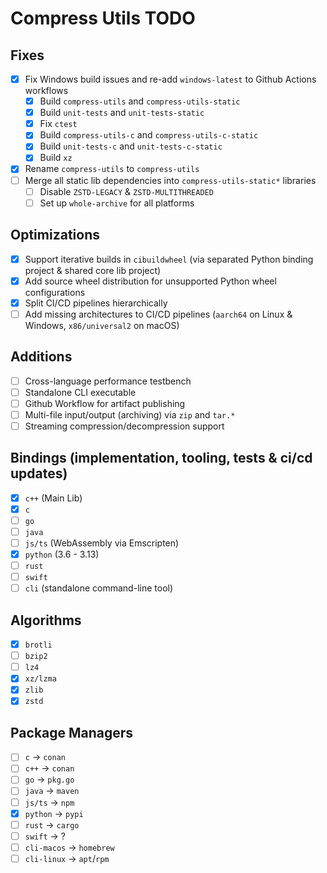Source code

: # Compress Utils TODO

## Fixes

- [X] Fix Windows build issues and re-add `windows-latest` to Github Actions workflows
    - [X] Build `compress-utils` and `compress-utils-static`
    - [X] Build `unit-tests` and `unit-tests-static`
    - [X] Fix `ctest`
    - [X] Build `compress-utils-c` and `compress-utils-c-static`
    - [X] Build `unit-tests-c` and `unit-tests-c-static`
    - [X] Build `xz`
- [X] Rename `compress-utils` to `compress-utils`
- [ ] Merge all static lib dependencies into `compress-utils-static*` libraries
    - [ ] Disable `ZSTD-LEGACY` & `ZSTD-MULTITHREADED`
    - [ ] Set up `whole-archive` for all platforms

## Optimizations

- [X] Support iterative builds in `cibuildwheel` (via separated Python binding project & shared core lib project)
- [X] Add source wheel distribution for unsupported Python wheel configurations
- [X] Split CI/CD pipelines hierarchically
- [ ] Add missing architectures to CI/CD pipelines (`aarch64` on Linux & Windows, `x86/universal2` on macOS)

## Additions

- [ ] Cross-language performance testbench
- [ ] Standalone CLI executable
- [ ] Github Workflow for artifact publishing
- [ ] Multi-file input/output (archiving) via `zip` and `tar.*`
- [ ] Streaming compression/decompression support

## Bindings (implementation, tooling, tests & ci/cd updates)

- [X] `c++` (Main Lib)
- [X] `c`
- [ ] `go`
- [ ] `java`
- [ ] `js/ts` (WebAssembly via Emscripten)
- [X] `python` (3.6 - 3.13)
- [ ] `rust`
- [ ] `swift`
- [ ] `cli` (standalone command-line tool)

## Algorithms

- [X] `brotli`
- [ ] `bzip2`
- [ ] `lz4`
- [X] `xz/lzma`
- [X] `zlib`
- [X] `zstd`

## Package Managers

- [ ] `c` -> `conan`
- [ ] `c++` -> `conan`
- [ ] `go` -> `pkg.go`
- [ ] `java` -> `maven`
- [ ] `js/ts` -> `npm`
- [X] `python` -> `pypi`
- [ ] `rust` -> `cargo`
- [ ] `swift` -> ?
- [ ] `cli-macos` -> `homebrew`
- [ ] `cli-linux` -> `apt`/`rpm`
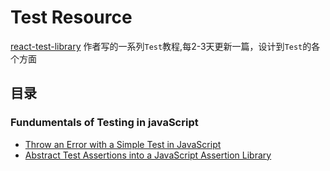 # Test Resource

[react-test-library](https://github.com/kentcdodds/react-testing-library) 作者写的一系列`Test`教程,每2-3天更新一篇，设计到`Test`的各个方面

## 目录

### Fundumentals of Testing in javaScript

+ [Throw an Error with a Simple Test in JavaScript](./Fundumentals/ThrowAnError.md)
+ [Abstract Test Assertions into a JavaScript Assertion Library](./Fundumentals/Abstract.md)
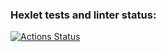 ### Hexlet tests and linter status:
[![Actions Status](https://github.com/kaivladimirv/php-project-57/workflows/hexlet-check/badge.svg)](https://github.com/kaivladimirv/php-project-57/actions)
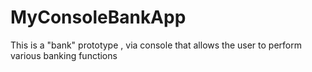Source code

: # MyConsoleBankApp
This is a "bank" prototype , via console that allows the user to perform various banking functions
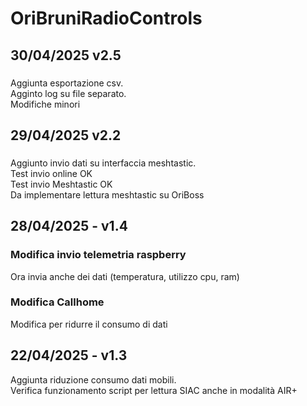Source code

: # OriBruniRadioControls
## 30/04/2025 v2.5
###
Aggiunta esportazione csv.  
Agginto log su file separato.  
Modifiche minori
## 29/04/2025 v2.2
### 
Aggiunto invio dati su interfaccia meshtastic.  
Test invio online OK  
Test invio Meshtastic OK  
Da implementare lettura meshtastic su OriBoss
### 

## 28/04/2025 - v1.4
### Modifica invio telemetria raspberry 
Ora invia anche dei dati (temperatura, utilizzo cpu, ram)
### Modifica Callhome
Modifica per ridurre il consumo di dati

## 22/04/2025 - v1.3
Aggiunta riduzione consumo dati mobili.  
Verifica funzionamento script per lettura SIAC anche in modalità AIR+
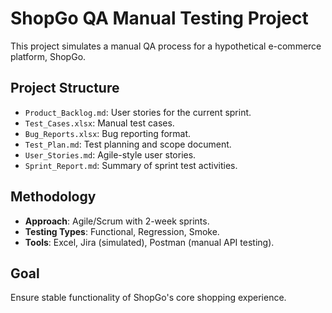 # ShopGo QA Manual Testing Project

This project simulates a manual QA process for a hypothetical e-commerce platform, ShopGo.

## Project Structure

- `Product_Backlog.md`: User stories for the current sprint.
- `Test_Cases.xlsx`: Manual test cases.
- `Bug_Reports.xlsx`: Bug reporting format.
- `Test_Plan.md`: Test planning and scope document.
- `User_Stories.md`: Agile-style user stories.
- `Sprint_Report.md`: Summary of sprint test activities.

## Methodology

- **Approach**: Agile/Scrum with 2-week sprints.
- **Testing Types**: Functional, Regression, Smoke.
- **Tools**: Excel, Jira (simulated), Postman (manual API testing).

## Goal

Ensure stable functionality of ShopGo's core shopping experience.
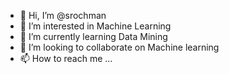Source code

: - 👋 Hi, I’m @srochman
- 👀 I’m interested in Machine Learning
- 🌱 I’m currently learning Data Mining
- 💞️ I’m looking to collaborate on Machine learning
- 📫 How to reach me ...

<!---
srochman/srochman is a ✨ special ✨ repository because its `README.md` (this file) appears on your GitHub profile.
You can click the Preview link to take a look at your changes.
--->
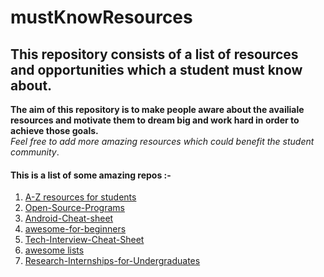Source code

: # mustKnowResources
## This repository consists of a list of resources and opportunities which a student must know about.<br/>
__The aim of this repository is to make people aware about the availiale resources and motivate them to dream big and work hard in order to achieve those goals.__<br/>
_Feel free to add more amazing resources which could benefit the student community_.

#### This is a list of some amazing repos :-
1. [A-Z resources for students](https://github.com/dipakkr/A-to-Z-Resources-for-Students)
2. [Open-Source-Programs](https://github.com/tapaswenipathak/Open-Source-Programs)
3. [Android-Cheat-sheet](https://github.com/anitaa1990/Android-Cheat-sheet)
4. [awesome-for-beginners](https://github.com/MunGell/awesome-for-beginners)
5. [Tech-Interview-Cheat-Sheet](https://github.com/TSiege/Tech-Interview-Cheat-Sheet)
6. [awesome lists](https://github.com/sindresorhus/awesome)
7. [Research-Internships-for-Undergraduates](https://github.com/himahuja/Research-Internships-for-Undergraduates)
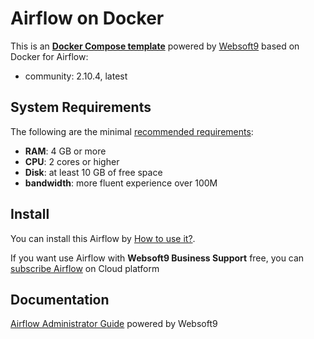 # Airflow on Docker  

This is an **[Docker Compose template](https://github.com/Websoft9/docker-library)** powered by [Websoft9](https://www.websoft9.com) based on Docker for Airflow:


 - community:  2.10.4, latest


## System Requirements

The following are the minimal [recommended requirements](https://airflow.apache.org/docs/apache-airflow/stable/installation/index.html#notes-about-minimum-requirements):

* **RAM**: 4 GB or more
* **CPU**: 2 cores or higher
* **Disk**: at least 10 GB of free space
* **bandwidth**: more fluent experience over 100M  

## Install

You can install this Airflow by [How to use it?](https://github.com/Websoft9/docker-library#how-to-use-it).   

If you want use Airflow with **Websoft9 Business Support** free, you can [subscribe Airflow](https://www.websoft9.com/apps) on Cloud platform

## Documentation

[Airflow Administrator Guide](https://support.websoft9.com/docs/airflow) powered by Websoft9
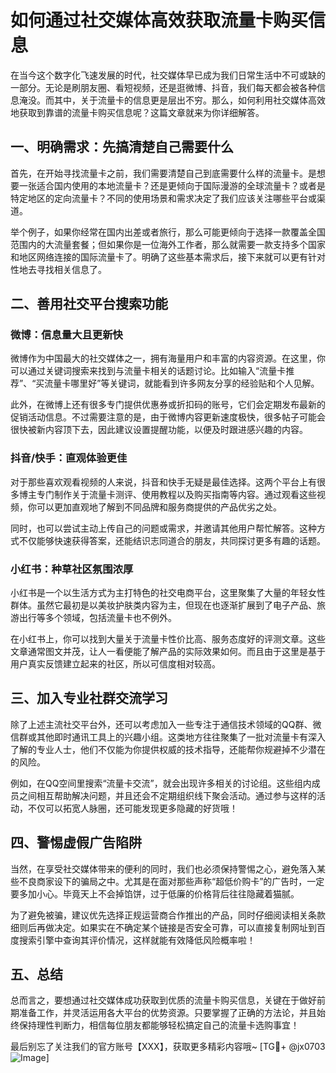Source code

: # 如何通过社交媒体高效获取流量卡购买信息

在当今这个数字化飞速发展的时代，社交媒体早已成为我们日常生活中不可或缺的一部分。无论是刷朋友圈、看短视频，还是逛微博、抖音，我们每天都会被各种信息淹没。而其中，关于流量卡的信息更是层出不穷。那么，如何利用社交媒体高效地获取到靠谱的流量卡购买信息呢？这篇文章就来为你详细解答。

## 一、明确需求：先搞清楚自己需要什么

首先，在开始寻找流量卡之前，我们需要清楚自己到底需要什么样的流量卡。是想要一张适合国内使用的本地流量卡？还是更倾向于国际漫游的全球流量卡？或者是特定地区的定向流量卡？不同的使用场景和需求决定了我们应该关注哪些平台或渠道。

举个例子，如果你经常在国内出差或者旅行，那么可能更倾向于选择一款覆盖全国范围内的大流量套餐；但如果你是一位海外工作者，那么就需要一款支持多个国家和地区网络连接的国际流量卡了。明确了这些基本需求后，接下来就可以更有针对性地去寻找相关信息了。

## 二、善用社交平台搜索功能

### 微博：信息量大且更新快

微博作为中国最大的社交媒体之一，拥有海量用户和丰富的内容资源。在这里，你可以通过关键词搜索来找到与流量卡相关的话题讨论。比如输入“流量卡推荐”、“买流量卡哪里好”等关键词，就能看到许多网友分享的经验贴和个人见解。

此外，在微博上还有很多专门提供优惠券或折扣码的账号，它们会定期发布最新的促销活动信息。不过需要注意的是，由于微博内容更新速度极快，很多帖子可能会很快被新内容顶下去，因此建议设置提醒功能，以便及时跟进感兴趣的内容。

### 抖音/快手：直观体验更佳

对于那些喜欢观看视频的人来说，抖音和快手无疑是最佳选择。这两个平台上有很多博主专门制作关于流量卡测评、使用教程以及购买指南等内容。通过观看这些视频，你可以更加直观地了解到不同品牌和服务商提供的产品优劣之处。

同时，也可以尝试主动上传自己的问题或需求，并邀请其他用户帮忙解答。这种方式不仅能够快速获得答案，还能结识志同道合的朋友，共同探讨更多有趣的话题。

### 小红书：种草社区氛围浓厚

小红书是一个以生活方式为主打特色的社交电商平台，这里聚集了大量的年轻女性群体。虽然它最初是以美妆护肤类内容为主，但现在也逐渐扩展到了电子产品、旅游出行等多个领域，包括流量卡也不例外。

在小红书上，你可以找到大量关于流量卡性价比高、服务态度好的评测文章。这些文章通常图文并茂，让人一看便能了解产品的实际效果如何。而且由于这里是基于用户真实反馈建立起来的社区，所以可信度相对较高。

## 三、加入专业社群交流学习

除了上述主流社交平台外，还可以考虑加入一些专注于通信技术领域的QQ群、微信群或其他即时通讯工具上的兴趣小组。这类地方往往聚集了一批对流量卡有深入了解的专业人士，他们不仅能为你提供权威的技术指导，还能帮你规避掉不少潜在的风险。

例如，在QQ空间里搜索“流量卡交流”，就会出现许多相关的讨论组。这些组内成员之间相互帮助解决问题，并且还会不定期组织线下聚会活动。通过参与这样的活动，不仅可以拓宽人脉圈，还可能发现更多隐藏的好货哦！

## 四、警惕虚假广告陷阱

当然，在享受社交媒体带来的便利的同时，我们也必须保持警惕之心，避免落入某些不良商家设下的骗局之中。尤其是在面对那些声称“超低价购卡”的广告时，一定要多加小心。毕竟天上不会掉馅饼，过于低廉的价格背后往往隐藏着猫腻。

为了避免被骗，建议优先选择正规运营商合作推出的产品，同时仔细阅读相关条款细则后再做决定。如果实在不确定某个链接是否安全可靠，可以直接复制网址到百度搜索引擎中查询其评价情况，这样就能有效降低风险概率啦！

## 五、总结

总而言之，要想通过社交媒体成功获取到优质的流量卡购买信息，关键在于做好前期准备工作，并灵活运用各大平台的优势资源。只要掌握了正确的方法论，并且始终保持理性判断力，相信每位朋友都能够轻松搞定自己的流量卡选购事宜！

最后别忘了关注我们的官方账号【XXX】，获取更多精彩内容哦~ [TG💪+ @jx0703 ![Image](https://github.com/user-attachments/assets/dbca1d08-cadb-493c-b0ec-ad6f7a83f270)]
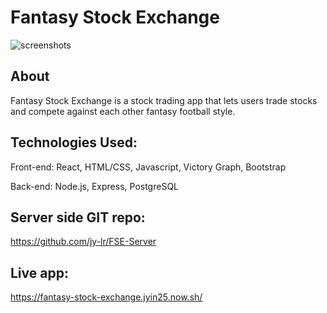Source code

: # Fantasy Stock Exchange

![screenshots](/src/Images/mockup.PNG)

## About
Fantasy Stock Exchange is a stock trading app that lets users trade stocks and compete against each other fantasy football style. 

## Technologies Used:
Front-end: React, HTML/CSS, Javascript, Victory Graph, Bootstrap

Back-end: Node.js, Express, PostgreSQL

## Server side GIT repo:
https://github.com/jy-lr/FSE-Server

## Live app:
https://fantasy-stock-exchange.jyin25.now.sh/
----------
Starting from the line that contains "在小红书上，你可以找到大量关", transcribe exactly each line down to the final line of the material above, excluding every picture and adding nothing else.

在小红书上，你可以找到大量关于流量卡性价比高、服务态度好的评测文章。这些文章通常图文并茂，让人一看便能了解产品的实际效果如何。而且由于这里是基于用户真实反馈建立起来的社区，所以可信度相对较高。

## 三、加入专业社群交流学习

除了上述主流社交平台外，还可以考虑加入一些专注于通信技术领域的QQ群、微信群或其他即时通讯工具上的兴趣小组。这类地方往往聚集了一批对流量卡有深入了解的专业人士，他们不仅能为你提供权威的技术指导，还能帮你规避掉不少潜在的风险。

例如，在QQ空间里搜索“流量卡交流”，就会出现许多相关的讨论组。这些组内成员之间相互帮助解决问题，并且还会不定期组织线下聚会活动。通过参与这样的活动，不仅可以拓宽人脉圈，还可能发现更多隐藏的好货哦！

## 四、警惕虚假广告陷阱

当然，在享受社交媒体带来的便利的同时，我们也必须保持警惕之心，避免落入某些不良商家设下的骗局之中。尤其是在面对那些声称“超低价购卡”的广告时，一定要多加小心。毕竟天上不会掉馅饼，过于低廉的价格背后往往隐藏着猫腻。

为了避免被骗，建议优先选择正规运营商合作推出的产品，同时仔细阅读相关条款细则后再做决定。如果实在不确定某个链接是否安全可靠，可以直接复制网址到百度搜索引擎中查询其评价情况，这样就能有效降低风险概率啦！

## 五、总结

总而言之，要想通过社交媒体成功获取到优质的流量卡购买信息，关键在于做好前期准备工作，并灵活运用各大平台的优势资源。只要掌握了正确的方法论，并且始终保持理性判断力，相信每位朋友都能够轻松搞定自己的流量卡选购事宜！

最后别忘了关注我们的官方账号【XXX】，获取更多精彩内容哦~ [TG💪+ @jx0703 ![Image](https://github.com/user-attachments/assets/dbca1d08-cadb-493c-b0ec-ad6f7a83f270)]
Source code

: # Fantasy Stock Exchange

![screenshots](/src/Images/mockup.PNG)

## About
Fantasy Stock Exchange is a stock trading app that lets users trade stocks and compete against each other fantasy football style. 

## Technologies Used:
Front-end: React, HTML/CSS, Javascript, Victory Graph, Bootstrap

Back-end: Node.js, Express, PostgreSQL

## Server side GIT repo:
https://github.com/jy-lr/FSE-Server

## Live app:
https://fantasy-stock-exchange.jyin25.now.sh/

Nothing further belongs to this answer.